**TASK TO CARRY OUT**
Please continue the scikits.timeseries mailing-list reply below, starting right after its final sentence.

**EXTRACT**
[SciPy-User] scikits.timeseries question
Matt Knox
mattknox.ca@gmail....
Mon Nov 30 22:13:55 CST 2009
Christopher Barker <Chris.Barker <at> noaa.gov> writes:
> >> In [43]: da = ts.date_array((1,2,3,4), start_date=sd)
> >
> > Check the doc for date_array: the first argument can be
> > * an existing :class:`DateArray` object;
> > * a sequence of :class:`Date` objects with the same frequency;
> > * a sequence of :class:`datetime.datetime` objects;
> > * a sequence of dates in string format;
> > * a sequence of integers corresponding to the representation of
> > :class:`Date` objects.
>
> That's what I have: a sequence of integers corresponding to the
> representation of the Date objects (doesn't it represent them as "units
> since start date" where units is the "freq" ?
>
> If that's not what if means, then what does it mean?
I agree the documentation is perhaps a bit confusing here. The sequence of
integers being referred to are the internal representation of the Date objects
(eg. ts.now('d').value) which is absolute, not relative (not relative to a
custom start date anyway). Another thing you are missing is that the first
argument (dlist) is not supposed to be used in conjunction with the start_date
parameter.

(Stored data entries)
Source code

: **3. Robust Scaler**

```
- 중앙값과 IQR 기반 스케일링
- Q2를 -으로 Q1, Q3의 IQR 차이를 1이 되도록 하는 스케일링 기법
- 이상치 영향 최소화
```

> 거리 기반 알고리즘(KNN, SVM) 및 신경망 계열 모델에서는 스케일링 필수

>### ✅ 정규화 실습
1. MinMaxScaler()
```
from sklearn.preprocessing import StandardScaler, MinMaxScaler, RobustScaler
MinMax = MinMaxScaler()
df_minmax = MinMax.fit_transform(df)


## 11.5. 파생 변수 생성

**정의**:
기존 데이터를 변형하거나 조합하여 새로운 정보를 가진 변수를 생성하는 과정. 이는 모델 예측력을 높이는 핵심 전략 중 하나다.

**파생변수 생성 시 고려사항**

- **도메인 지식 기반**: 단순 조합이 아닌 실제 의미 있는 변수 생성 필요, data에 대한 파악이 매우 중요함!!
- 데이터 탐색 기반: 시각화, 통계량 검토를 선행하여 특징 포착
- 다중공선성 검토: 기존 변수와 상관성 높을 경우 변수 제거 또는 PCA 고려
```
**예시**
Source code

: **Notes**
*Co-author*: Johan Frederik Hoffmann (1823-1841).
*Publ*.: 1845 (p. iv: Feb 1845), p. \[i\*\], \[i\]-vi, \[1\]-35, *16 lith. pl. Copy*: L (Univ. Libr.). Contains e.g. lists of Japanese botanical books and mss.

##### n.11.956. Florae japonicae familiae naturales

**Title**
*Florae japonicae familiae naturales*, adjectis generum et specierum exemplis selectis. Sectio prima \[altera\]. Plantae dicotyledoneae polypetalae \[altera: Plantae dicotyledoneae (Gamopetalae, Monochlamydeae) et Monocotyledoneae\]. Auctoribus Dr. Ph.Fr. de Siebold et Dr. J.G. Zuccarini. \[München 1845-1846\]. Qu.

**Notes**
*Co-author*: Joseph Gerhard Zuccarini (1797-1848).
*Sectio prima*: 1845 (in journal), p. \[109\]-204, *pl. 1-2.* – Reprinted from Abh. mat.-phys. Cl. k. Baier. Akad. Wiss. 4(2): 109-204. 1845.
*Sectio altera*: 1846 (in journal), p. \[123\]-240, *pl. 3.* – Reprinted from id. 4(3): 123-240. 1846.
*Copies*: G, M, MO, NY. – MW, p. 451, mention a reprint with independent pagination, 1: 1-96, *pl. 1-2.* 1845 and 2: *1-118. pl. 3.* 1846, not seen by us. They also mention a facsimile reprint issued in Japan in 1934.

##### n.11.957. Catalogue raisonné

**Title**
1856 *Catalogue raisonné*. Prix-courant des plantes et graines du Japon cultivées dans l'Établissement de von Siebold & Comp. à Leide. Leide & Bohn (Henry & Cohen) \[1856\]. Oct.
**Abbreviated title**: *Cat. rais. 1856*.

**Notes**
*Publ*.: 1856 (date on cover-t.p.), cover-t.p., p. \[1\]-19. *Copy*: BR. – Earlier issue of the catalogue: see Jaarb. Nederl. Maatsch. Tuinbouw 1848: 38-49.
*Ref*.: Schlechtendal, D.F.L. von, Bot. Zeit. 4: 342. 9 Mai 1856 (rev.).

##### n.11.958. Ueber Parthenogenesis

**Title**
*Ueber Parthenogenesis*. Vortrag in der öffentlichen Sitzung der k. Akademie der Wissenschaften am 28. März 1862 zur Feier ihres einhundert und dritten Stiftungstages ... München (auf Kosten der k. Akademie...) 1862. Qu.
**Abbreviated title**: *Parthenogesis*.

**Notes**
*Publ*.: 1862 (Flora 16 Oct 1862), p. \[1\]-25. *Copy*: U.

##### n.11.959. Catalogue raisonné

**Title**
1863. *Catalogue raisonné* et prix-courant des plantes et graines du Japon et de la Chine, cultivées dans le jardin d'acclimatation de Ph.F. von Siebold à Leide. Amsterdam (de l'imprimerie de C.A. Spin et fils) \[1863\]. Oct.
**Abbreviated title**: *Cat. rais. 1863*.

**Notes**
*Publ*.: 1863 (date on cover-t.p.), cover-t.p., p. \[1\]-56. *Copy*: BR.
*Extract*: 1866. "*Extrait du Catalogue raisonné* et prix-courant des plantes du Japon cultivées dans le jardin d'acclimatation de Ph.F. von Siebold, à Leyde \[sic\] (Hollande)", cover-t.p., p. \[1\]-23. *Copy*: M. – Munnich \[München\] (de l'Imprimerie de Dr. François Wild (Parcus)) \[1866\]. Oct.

**EXERCISE ANSWER**
There are a couple ways to call date_array:
1. using the `dlist` argument, possibly in combination with the `freq` argument
if freq is not implicit with the dlist being passed.
2. Using the `start_date` parameter in combination with either the `length` or
`end_date` parameter. This option would only be used for a continuous time
series (ie. no missing or duplicated dates)
Whether this is a good api is probably debateable, but that is how it works
currently.
In addition to the methods described by Pierre and Robert, you could also do:
>>> sd = ts.now('d')
>>> relative_days = np.array([1,5,8])
>>> absolute_days = relative_days + sd.value
>>> darray = ts.date_array(absolute_days, freq = sd.freq)
which I think probably has the lowest overhead (but don't hold me to that :) )
if that matters for your application.